Edit: John Machin has pointed out that the curious typecasts char *m1 etc are probably done for speed and/or memory optimization; these variables are still treated as arrays of numbers. i realize that the code does nothing to prevent a possible overflow with long strings; erroneous results may occur when one array element exceeds 127 or 255 (depending on the C compiler used). sort of surprising for code coming from a bioinformatics project.
that said, i am only interested in precise results for largely identical strings of less than say a hundred characters or so. results below 60% sameness could for my purposes be safely reported as 'completely different' (by returning the length of the longer text), so i guess it will be best to leave the char *m1 casts in place, but add some code to check against overflow and early abortion in case of rampant dissimilarity.
Use ord() to convert characters to their integer code point.
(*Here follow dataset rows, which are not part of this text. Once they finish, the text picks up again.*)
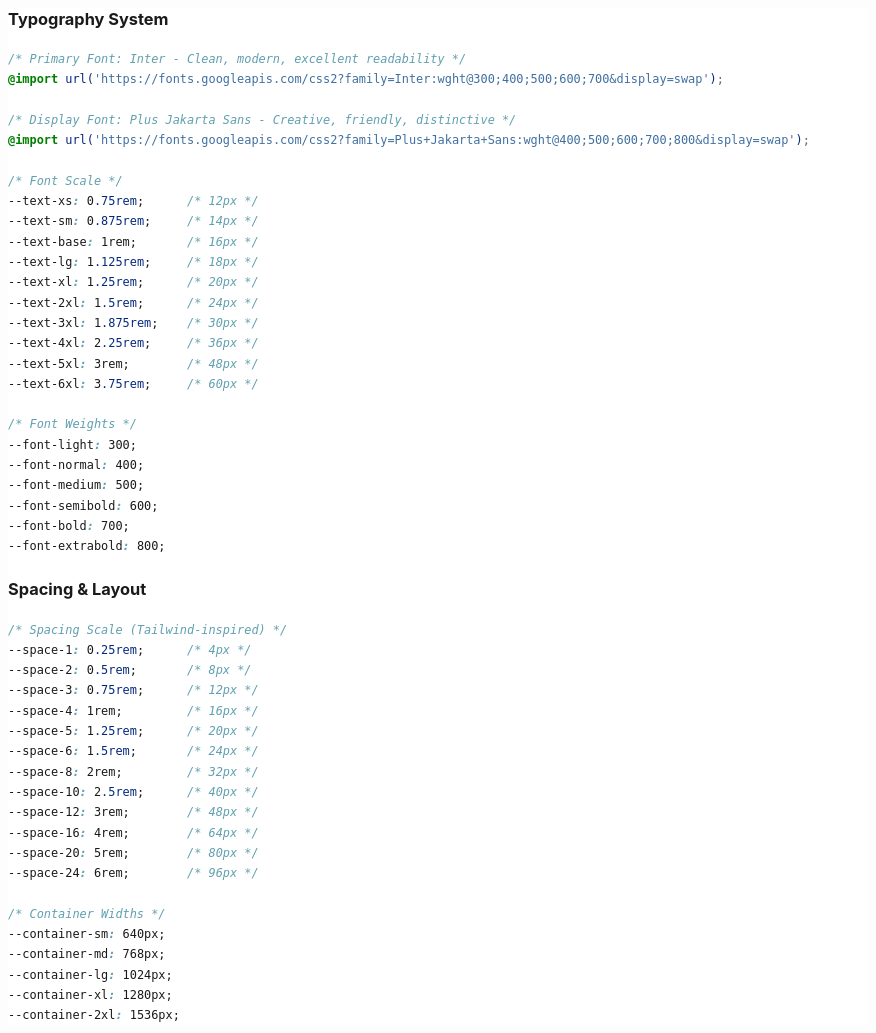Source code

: ### Typography System
```css
/* Primary Font: Inter - Clean, modern, excellent readability */
@import url('https://fonts.googleapis.com/css2?family=Inter:wght@300;400;500;600;700&display=swap');

/* Display Font: Plus Jakarta Sans - Creative, friendly, distinctive */
@import url('https://fonts.googleapis.com/css2?family=Plus+Jakarta+Sans:wght@400;500;600;700;800&display=swap');

/* Font Scale */
--text-xs: 0.75rem;      /* 12px */
--text-sm: 0.875rem;     /* 14px */
--text-base: 1rem;       /* 16px */
--text-lg: 1.125rem;     /* 18px */
--text-xl: 1.25rem;      /* 20px */
--text-2xl: 1.5rem;      /* 24px */
--text-3xl: 1.875rem;    /* 30px */
--text-4xl: 2.25rem;     /* 36px */
--text-5xl: 3rem;        /* 48px */
--text-6xl: 3.75rem;     /* 60px */

/* Font Weights */
--font-light: 300;
--font-normal: 400;
--font-medium: 500;
--font-semibold: 600;
--font-bold: 700;
--font-extrabold: 800;
```

### Spacing & Layout
```css
/* Spacing Scale (Tailwind-inspired) */
--space-1: 0.25rem;      /* 4px */
--space-2: 0.5rem;       /* 8px */
--space-3: 0.75rem;      /* 12px */
--space-4: 1rem;         /* 16px */
--space-5: 1.25rem;      /* 20px */
--space-6: 1.5rem;       /* 24px */
--space-8: 2rem;         /* 32px */
--space-10: 2.5rem;      /* 40px */
--space-12: 3rem;        /* 48px */
--space-16: 4rem;        /* 64px */
--space-20: 5rem;        /* 80px */
--space-24: 6rem;        /* 96px */

/* Container Widths */
--container-sm: 640px;
--container-md: 768px;
--container-lg: 1024px;
--container-xl: 1280px;
--container-2xl: 1536px;
```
It works characters from either unicode or str string types:
codepoints = [ord(c) for c in text]
Caveat lector: I've never done this. The following is a rough sketch of what I'd try.
You will need to use the PyUnicode_AsUnicode function and the next one, PyUnicode_GetSize. In declarations, where you currently have char, use Py_UNICODE instead. Presumably with a narrow (UCS2) build you will copy the internal structure, converting surrogate pairs as you go. With a wide (UCS4) build you might operate directly on the internal structure.
i close this question because i have found a better algorithm... with its own problems. see you over there.